#### DATA EXCERPT:

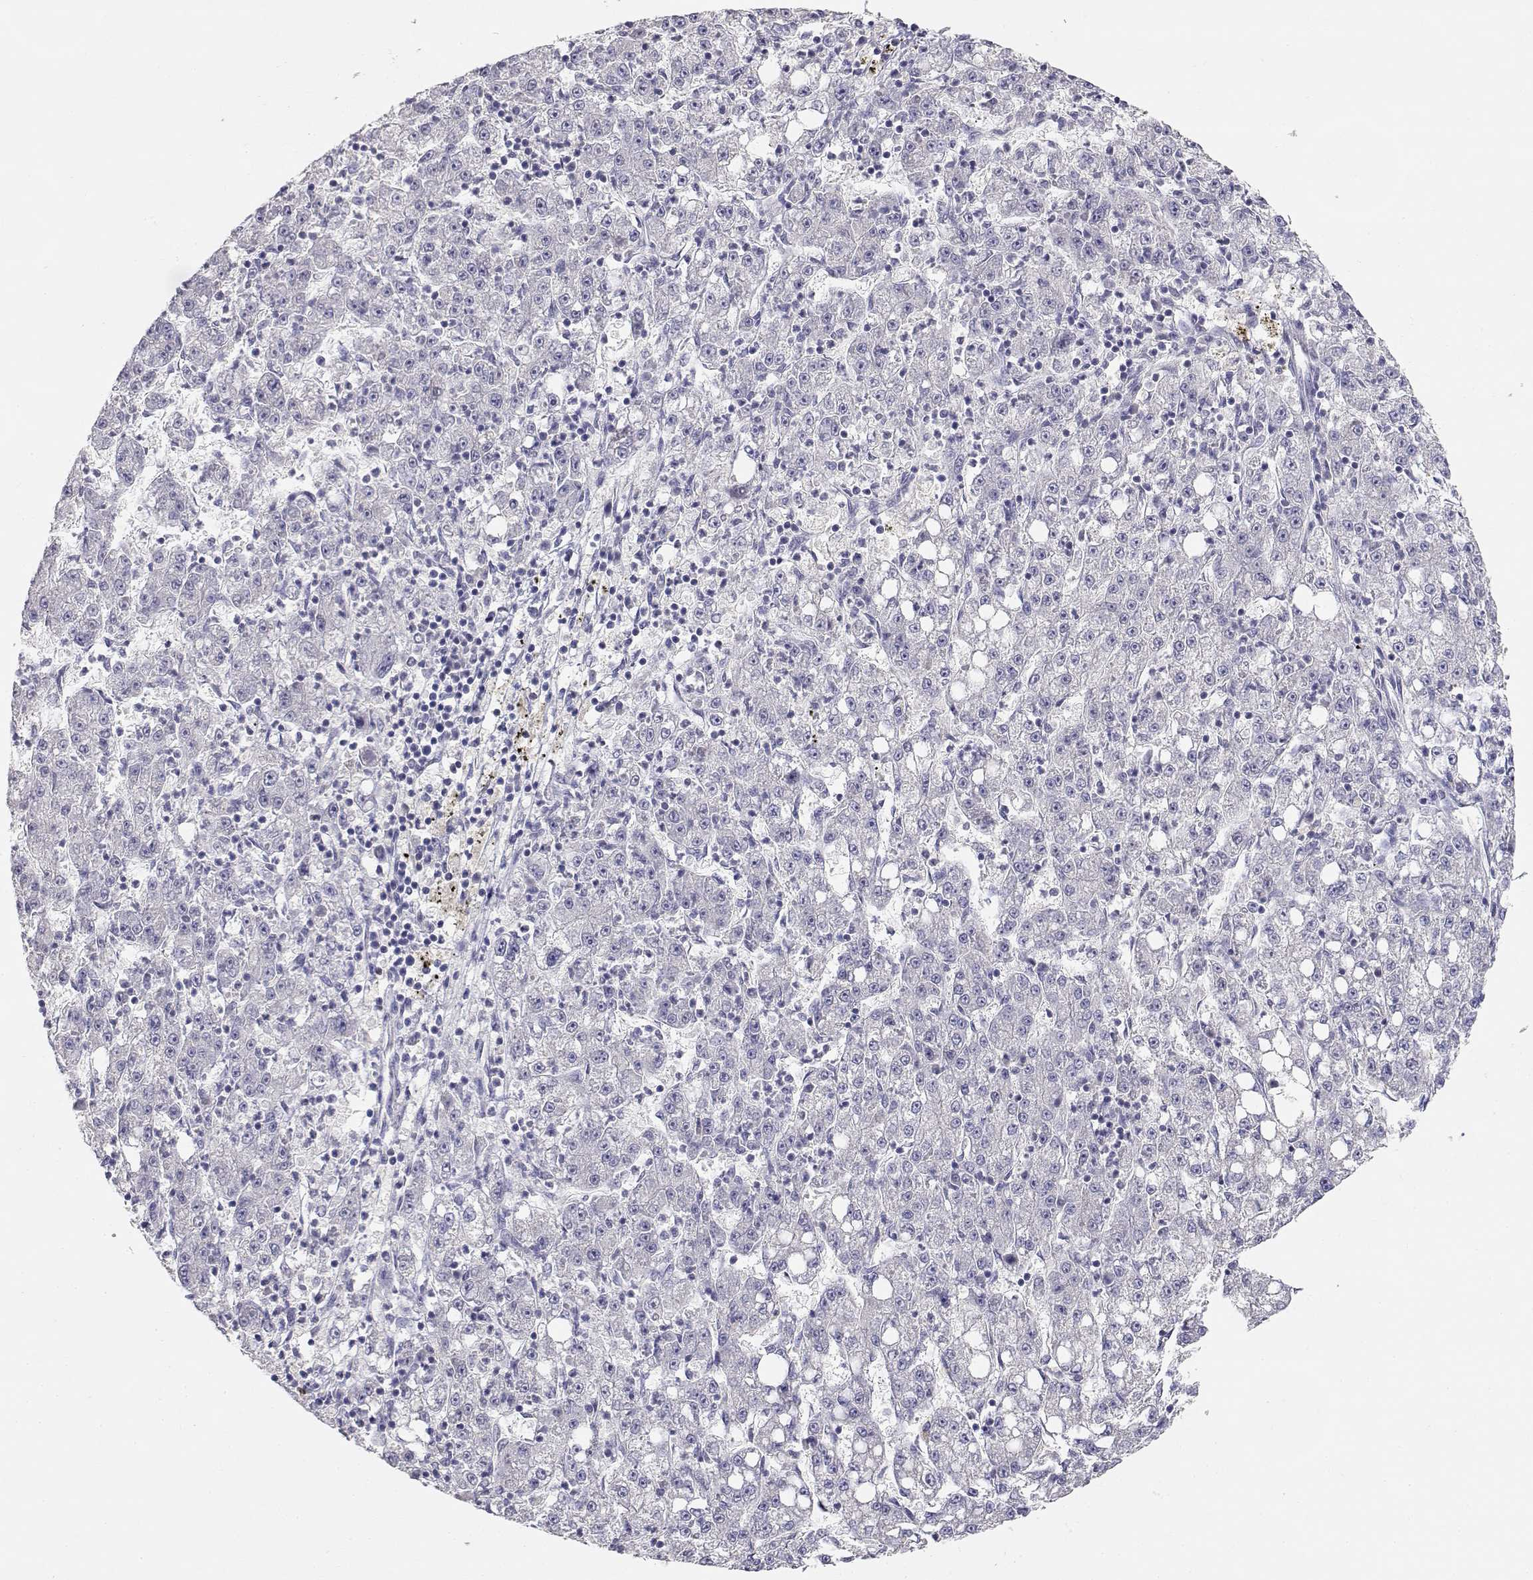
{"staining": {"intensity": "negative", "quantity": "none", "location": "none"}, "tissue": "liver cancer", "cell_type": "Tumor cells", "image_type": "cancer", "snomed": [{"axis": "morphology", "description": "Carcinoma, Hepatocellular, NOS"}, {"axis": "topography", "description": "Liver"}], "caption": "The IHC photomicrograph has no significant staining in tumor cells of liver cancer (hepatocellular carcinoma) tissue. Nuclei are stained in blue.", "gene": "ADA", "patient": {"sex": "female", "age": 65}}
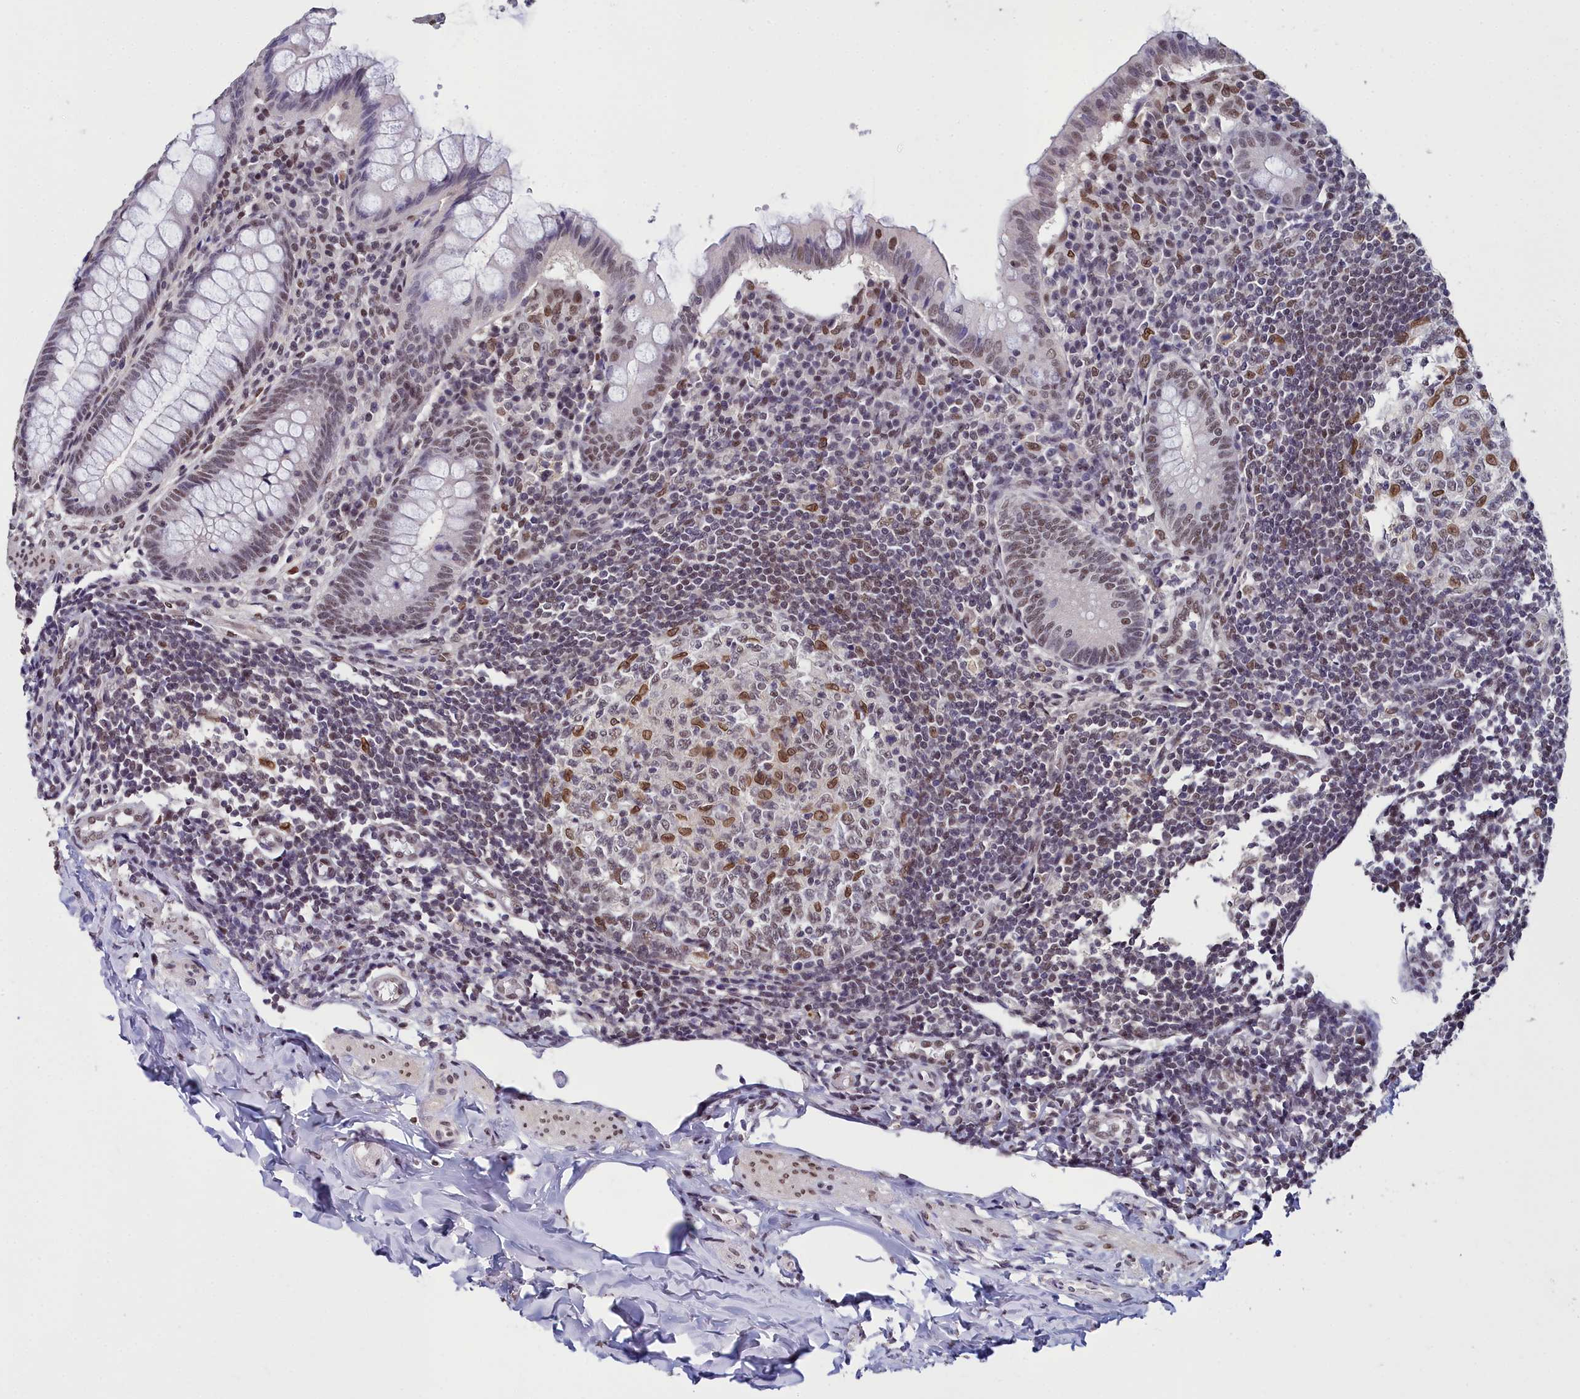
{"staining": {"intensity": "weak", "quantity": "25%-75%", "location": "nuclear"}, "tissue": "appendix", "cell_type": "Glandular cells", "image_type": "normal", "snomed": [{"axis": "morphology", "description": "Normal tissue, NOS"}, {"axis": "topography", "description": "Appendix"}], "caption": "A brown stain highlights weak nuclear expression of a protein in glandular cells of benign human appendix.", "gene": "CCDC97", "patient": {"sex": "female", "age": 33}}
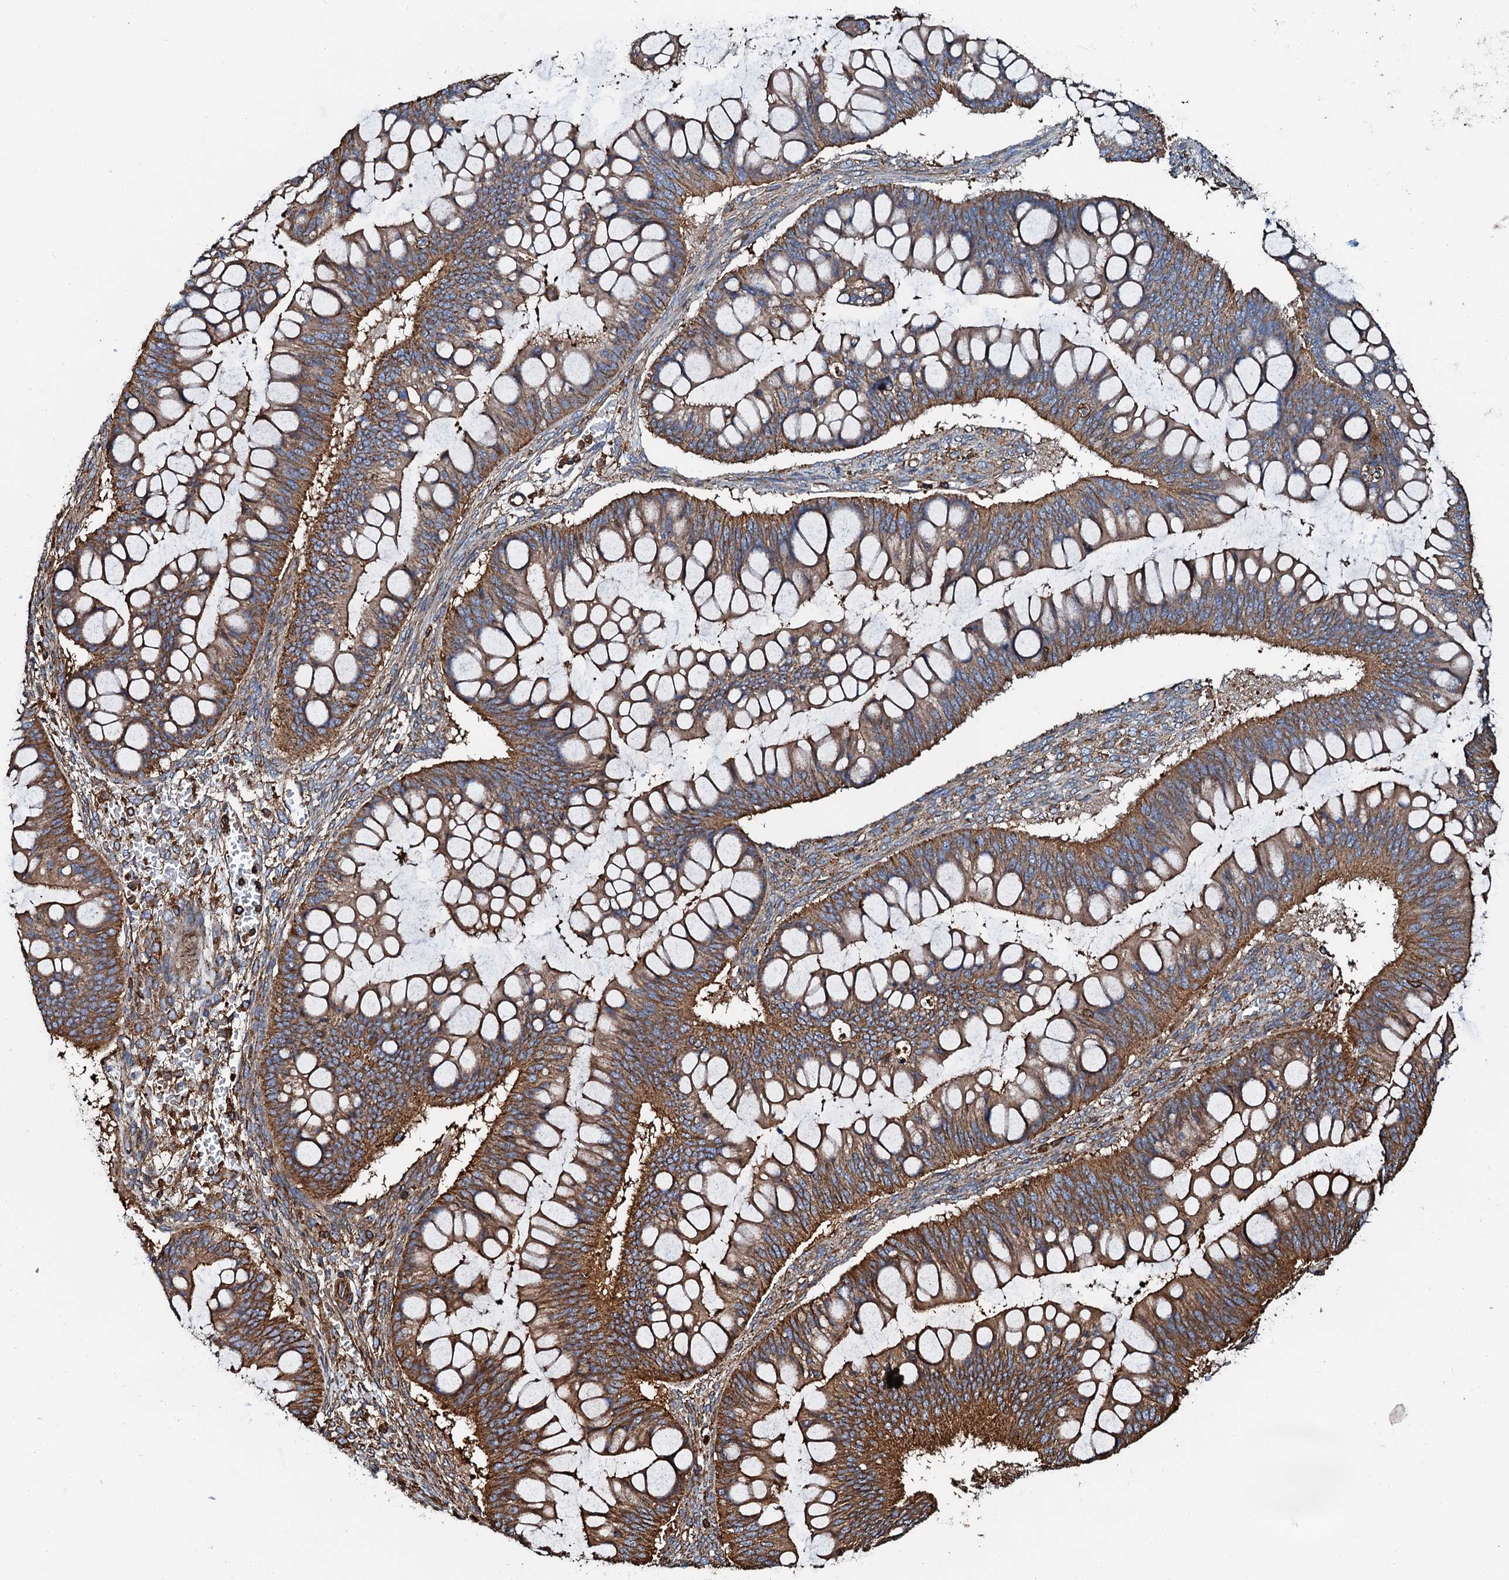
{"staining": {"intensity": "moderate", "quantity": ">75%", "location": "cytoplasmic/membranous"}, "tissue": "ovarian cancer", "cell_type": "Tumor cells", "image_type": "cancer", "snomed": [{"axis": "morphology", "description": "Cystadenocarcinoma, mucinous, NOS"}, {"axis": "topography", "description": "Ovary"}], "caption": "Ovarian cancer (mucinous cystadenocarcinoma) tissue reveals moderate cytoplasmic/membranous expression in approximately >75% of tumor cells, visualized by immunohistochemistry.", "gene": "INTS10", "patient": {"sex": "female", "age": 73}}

#### WHAT TO PRODUCE:
What is needed is the data above, retyped exactly, with every picture left out.

#### OUTPUT BELOW:
{"staining": {"intensity": "negative", "quantity": "none", "location": "none"}, "tissue": "liver cancer", "cell_type": "Tumor cells", "image_type": "cancer", "snomed": [{"axis": "morphology", "description": "Carcinoma, Hepatocellular, NOS"}, {"axis": "topography", "description": "Liver"}], "caption": "The IHC photomicrograph has no significant staining in tumor cells of liver cancer (hepatocellular carcinoma) tissue. Nuclei are stained in blue.", "gene": "ADA", "patient": {"sex": "female", "age": 65}}
{"staining": {"intensity": "weak", "quantity": "25%-75%", "location": "nuclear"}, "tissue": "appendix", "cell_type": "Glandular cells", "image_type": "normal", "snomed": [{"axis": "morphology", "description": "Normal tissue, NOS"}, {"axis": "topography", "description": "Appendix"}], "caption": "A brown stain highlights weak nuclear expression of a protein in glandular cells of benign human appendix.", "gene": "CCDC97", "patient": {"sex": "female", "age": 33}}
{"staining": {"intensity": "moderate", "quantity": ">75%", "location": "cytoplasmic/membranous"}, "tissue": "ovarian cancer", "cell_type": "Tumor cells", "image_type": "cancer", "snomed": [{"axis": "morphology", "description": "Cystadenocarcinoma, mucinous, NOS"}, {"axis": "topography", "description": "Ovary"}], "caption": "Ovarian cancer (mucinous cystadenocarcinoma) tissue reveals moderate cytoplasmic/membranous expression in approximately >75% of tumor cells, visualized by immunohistochemistry.", "gene": "INTS10", "patient": {"sex": "female", "age": 73}}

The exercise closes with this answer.